Alternatively, the connector can store these extra properties on the file system. Any extra properties on a file or folder will be stored in a "sidecar" next to the corresponding file or folder and named similarly to the corresponding file or folder but with a special suffix. If stored as a JSON file, the suffix will be .modeshape.json, or if stored as a text file the suffix will be .modeshape. (The text format is the same as that used in the previous release, but is provided only for backward compatibility. Where possible, choose the JSON format.) Extra properties on the jcr:content child of nt:file nodes are stored in a different sidecar file, named similarly to the corresponding file but with the .content.modeshape.json or .content.modeshape suffix. Note that these sidecar files are never exposed as nodes by the connector.
It is even possible to prevent updating or creating files and folders with extra properties. To do this, configure the connector with the extraPropertyStorage property set to none.

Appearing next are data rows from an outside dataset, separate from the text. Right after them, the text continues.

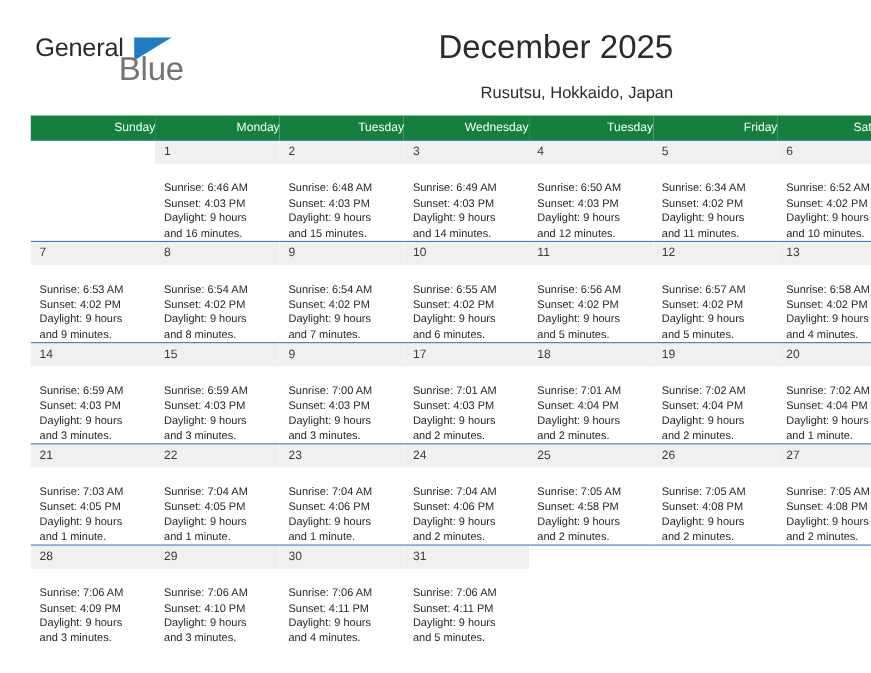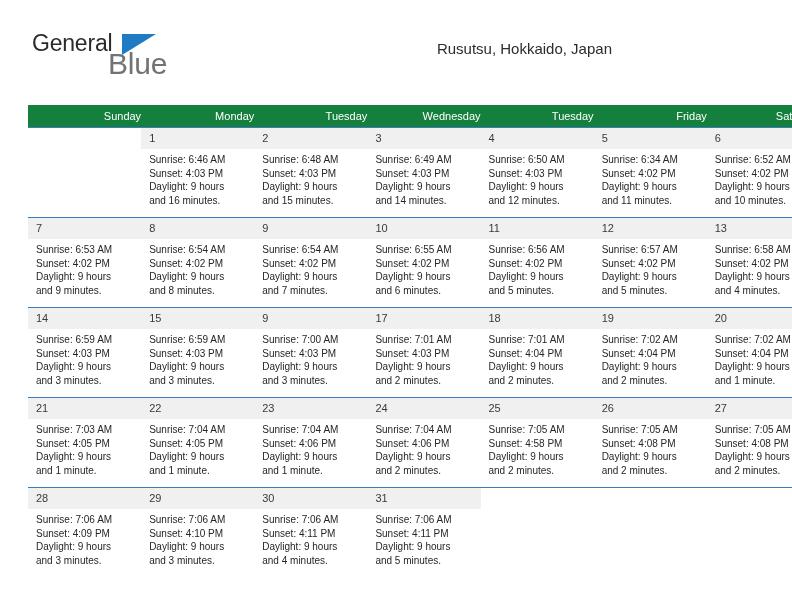--- a/index.html
+++ b/index.html
@@ -153,6 +153,7 @@
     </div>
 
     <div class="title-block">
+      <div class="cal-title">December 2025</div>
       <div class="cal-subtitle">Rusutsu, Hokkaido, Japan</div>
     </div>
 

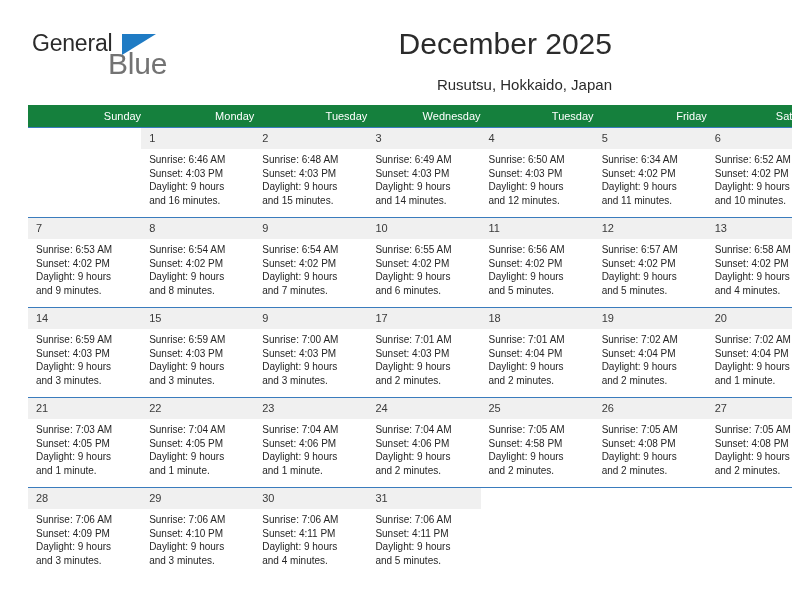--- a/index.html
+++ b/index.html
@@ -134,6 +134,7 @@
     font-size: 10px;
     line-height: 13.5px;
     color: #262626;
+    margin-top: 12px;
   }
   .info div {
     white-space: nowrap;

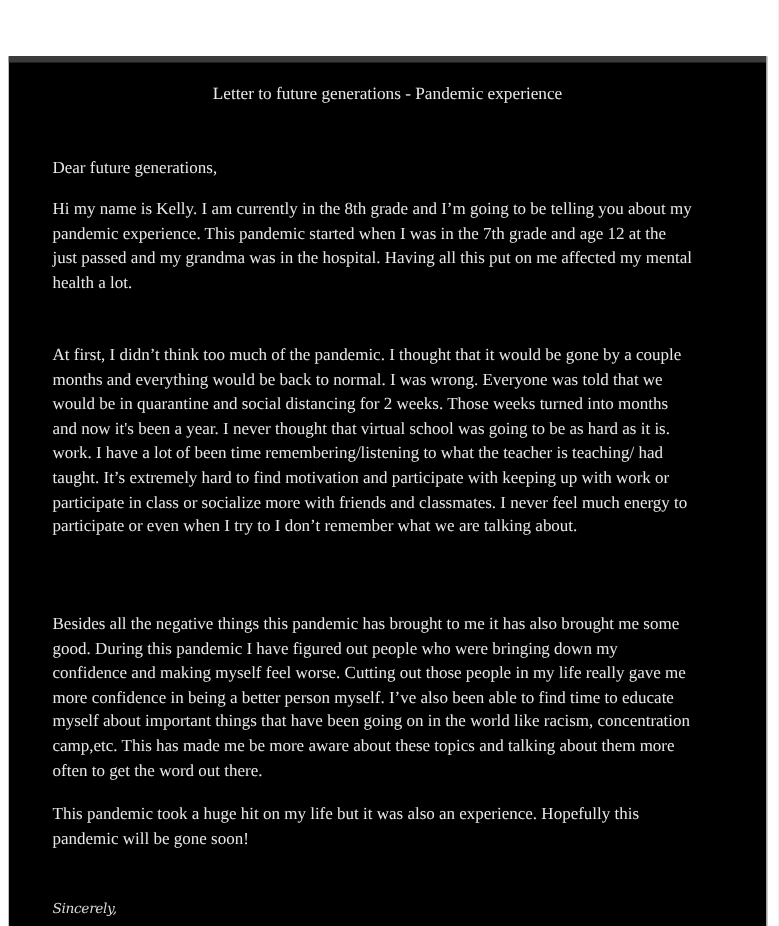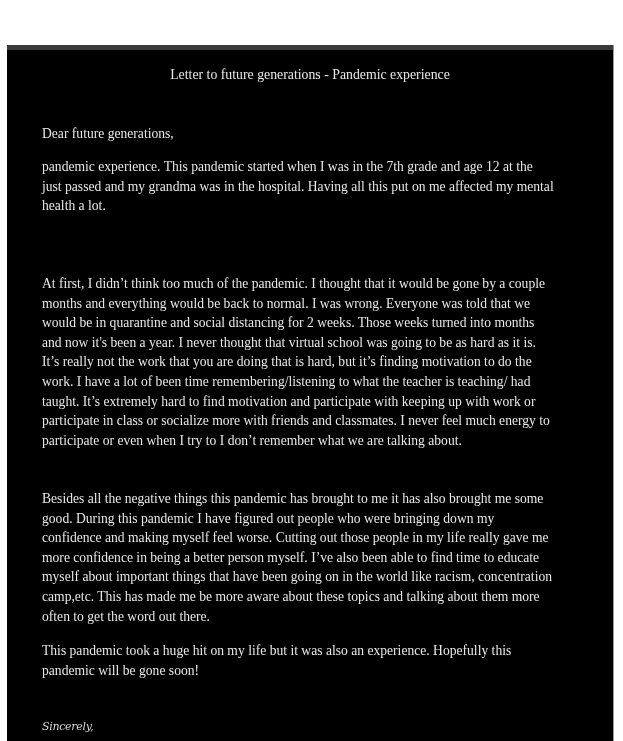--- a/index.html
+++ b/index.html
@@ -100,6 +100,7 @@
     <div class="salutation">Dear future generations,</div>
 
     <div class="para p1">
+      <span class="line">Hi my name is Kelly. I am currently in the 8th grade and I’m going to be telling you about my</span>
       <span class="line">pandemic experience. This pandemic started when I was in the 7th grade and age 12 at the</span>
       <span class="line">just passed and my grandma was in the hospital. Having all this put on me affected my mental</span>
       <span class="line">health a lot.</span>

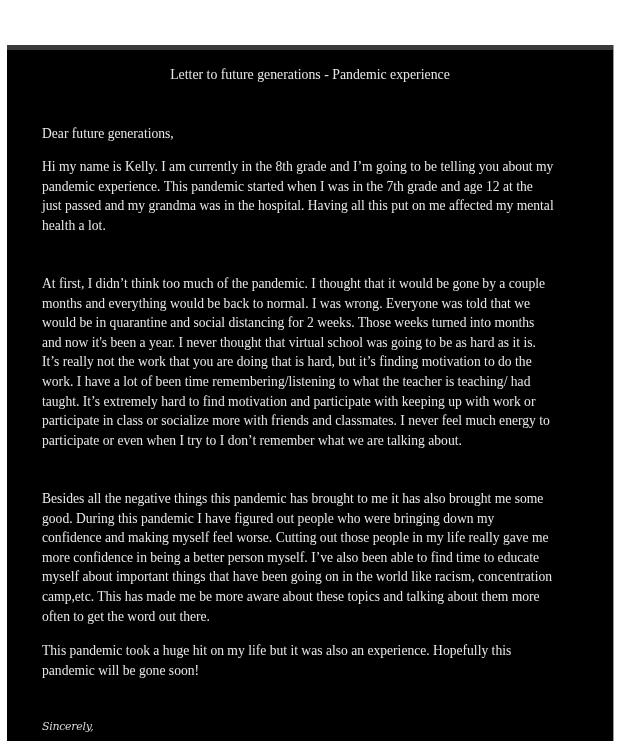--- a/index.html
+++ b/index.html
@@ -111,7 +111,6 @@
       <span class="line">months and everything would be back to normal. I was wrong. Everyone was told that we</span>
       <span class="line">would be in quarantine and social distancing for 2 weeks. Those weeks turned into months</span>
       <span class="line">and now it's been a year. I never thought that virtual school was going to be as hard as it is.</span>
-      <span class="line">It’s really not the work that you are doing that is hard, but it’s finding motivation to do the</span>
       <span class="line">work. I have a lot of been time remembering/listening to what the teacher is teaching/ had</span>
       <span class="line">taught. It’s extremely hard to find motivation and participate with keeping up with work or</span>
       <span class="line">participate in class or socialize more with friends and classmates. I never feel much energy to</span>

Here is another sample configuration for a connector that works the same as the earlier configuration except that it is now storing extra properties in a JSON sidecar:
{
    ...
    "externalSources" : {
        "local-git-repo" : {
            "classname" : "org.modeshape.connector.filesystem.FileSystemConnector",
            "directoryPath" : "/a/b/c/",
            "projections" : \[ "/files" \],
            "readOnly" : true,
            "addMimeTypeMixin" : true,
            "exclusionPattern" : ".+[.]tmp$",
            "extraPropertyStorage" : "json"
        }
    }
    ...
}